The political relevance of this inquiry lies not in its recommendations, but in the fact it was generated by widespread public concern at the concentration of media ownership in Australia. About two-thirds of the metropolitan daily newspaper circulation is controlled by News Corp.
This concern was demonstrated by the fact the inquiry was established as a result of a petition to parliament by former Prime Minister Kevin Rudd, focused on the influence of News Corp. It attracted more than half a million signatures.
The report noted the inquiry received 5,068 submissions, one of the largest number ever received by a Senate inquiry. It said this indicated
the high degree of public interest in the health of Australia’s media sector, including the availability, diversity and reliability of news content.
Media ownership and diversity are obviously not front-of-mind issues for most of the electorate.
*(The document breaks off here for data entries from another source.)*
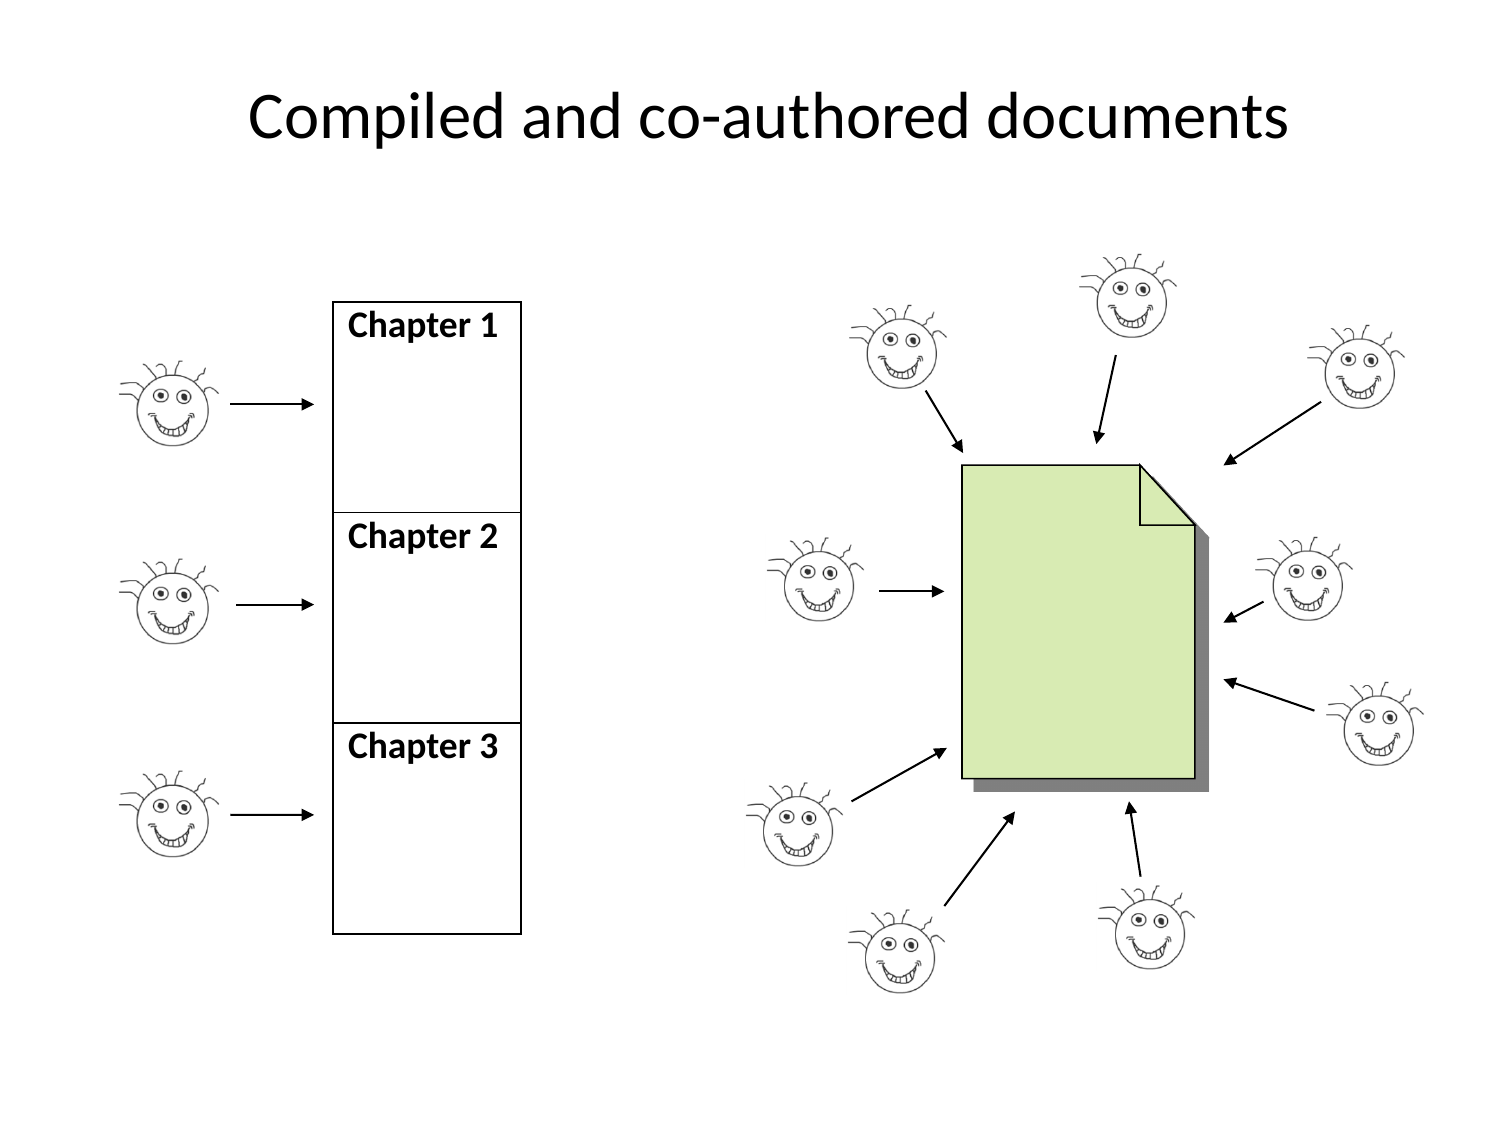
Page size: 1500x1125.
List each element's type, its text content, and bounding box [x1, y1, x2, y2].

table_cell Chapter 2 [334, 513, 520, 722]
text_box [1223, 601, 1264, 623]
table_header Chapter 1 [334, 303, 520, 512]
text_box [1223, 401, 1322, 466]
picture [1325, 679, 1426, 768]
picture [765, 534, 869, 623]
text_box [1128, 801, 1141, 877]
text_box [925, 390, 964, 454]
text_box Compiled and co-authored documents [234, 64, 1306, 160]
picture [1307, 322, 1407, 411]
table_cell Chapter 3 [334, 724, 520, 933]
picture [117, 357, 223, 448]
picture [117, 554, 223, 646]
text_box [851, 747, 948, 802]
picture [1254, 534, 1355, 623]
picture [1079, 251, 1179, 340]
picture [849, 302, 950, 391]
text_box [1223, 679, 1315, 711]
picture [744, 779, 847, 869]
picture [1095, 882, 1199, 972]
text_box [962, 465, 1195, 779]
picture [117, 767, 223, 859]
picture [846, 905, 950, 995]
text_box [1096, 354, 1116, 445]
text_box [944, 811, 1016, 907]
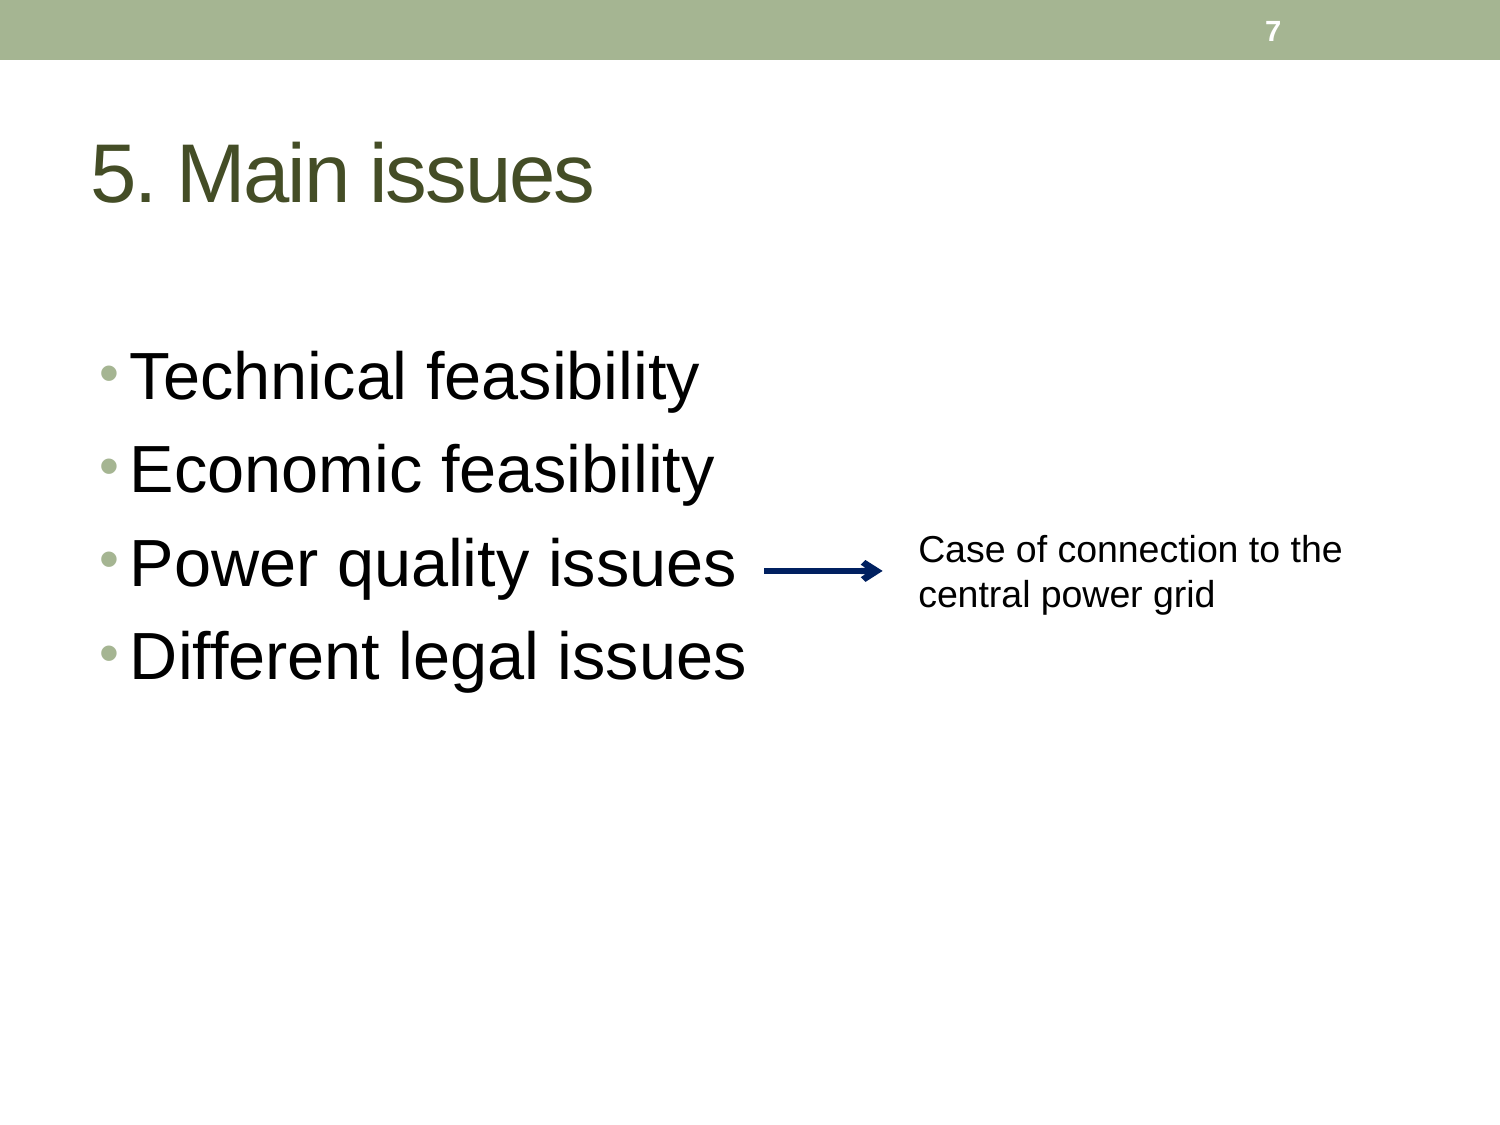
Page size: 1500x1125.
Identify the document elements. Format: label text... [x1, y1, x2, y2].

But they are not negligible considerations either.
Morrison relies heavily on the support of News Corp, which has become a de facto propaganda arm of the government. Anything that unsettles that cosy arrangement would compromise his media strategy and make an already difficult set of circumstances even more awkward.
The more fundamental question is whether his plausibility remains a strong enough foundation for the strategy to rest on. If not, those four central elements will have to change.